2006 Portfolio Prize Winner: Hiroshi Watanabe
Courtesy of Hiroshi Watanabe
Renowned historian Orville Schell has likened the experience of visiting Pyongyang, capital of the Democratic People’s Republic of Korea (DPRK), akin to that of “visiting a faraway museum where we are able to commune with a series of carefully constructed dioramas based not on life during some past period, but on a far more fantastical world . . . a North Korean hallucination of the future.”
In fact, the experience of looking at Hiroshi Watanabe’s images is eerily like stepping into a Social Realist painting: the ruddy-cheeked young girl playing the accordion, the traditional gowns in brilliant pinks and greens of dancers swirling beneath the omnipresent image of the dear leader and the DPRK flag. One is quietly lulled into the sense that life in North Korea might, in fact, be just as it appears within the frames of these images—normal—instead of like the stories of kidnappings, military posturing, and famine. To Watanabe, it is this sense of tension between the news stories flooding the media in both Japan and in the U.S. and his experiences traveling and photographing—under careful surveillance of his two guides and assigned driver—that interests him in this topic. The results, engaging, yet still mysterious, bring us one side of this closed-off place, introducing us to a vibrant, compelling set of individuals, but still leave us to wonder.

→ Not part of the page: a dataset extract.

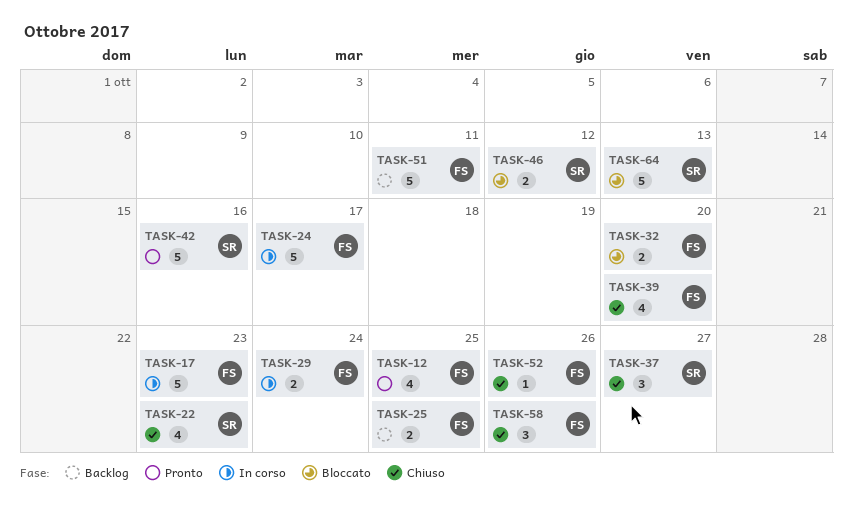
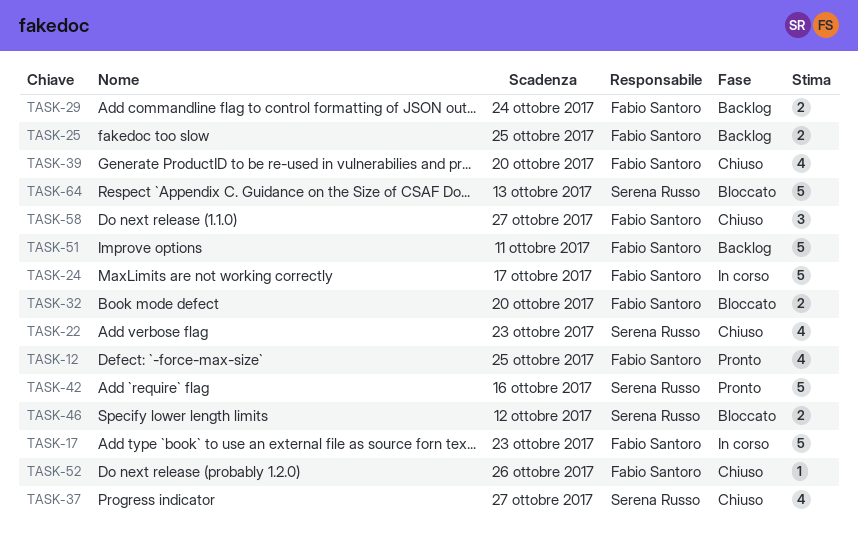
TASK-29, status: In corso -> Backlog
TASK-37, estimate: 3 -> 4
TASK-58, due: Oct 26 -> Oct 27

Hiroshi Watanabe was born in Sapporo, Japan. He graduated from the Department of Photography, College of Art, at Nihon University, in 1975, and later received an MBA from UCLA Business School in 1993. For many years he worked in Los Angeles as a producer of Japanese TV commercials, before rediscovering photography. In 2000, he committed to his photographic work full-time. Since then, his work has been widely published. In 2006, he received the top book award from Photolucida Critical Mass.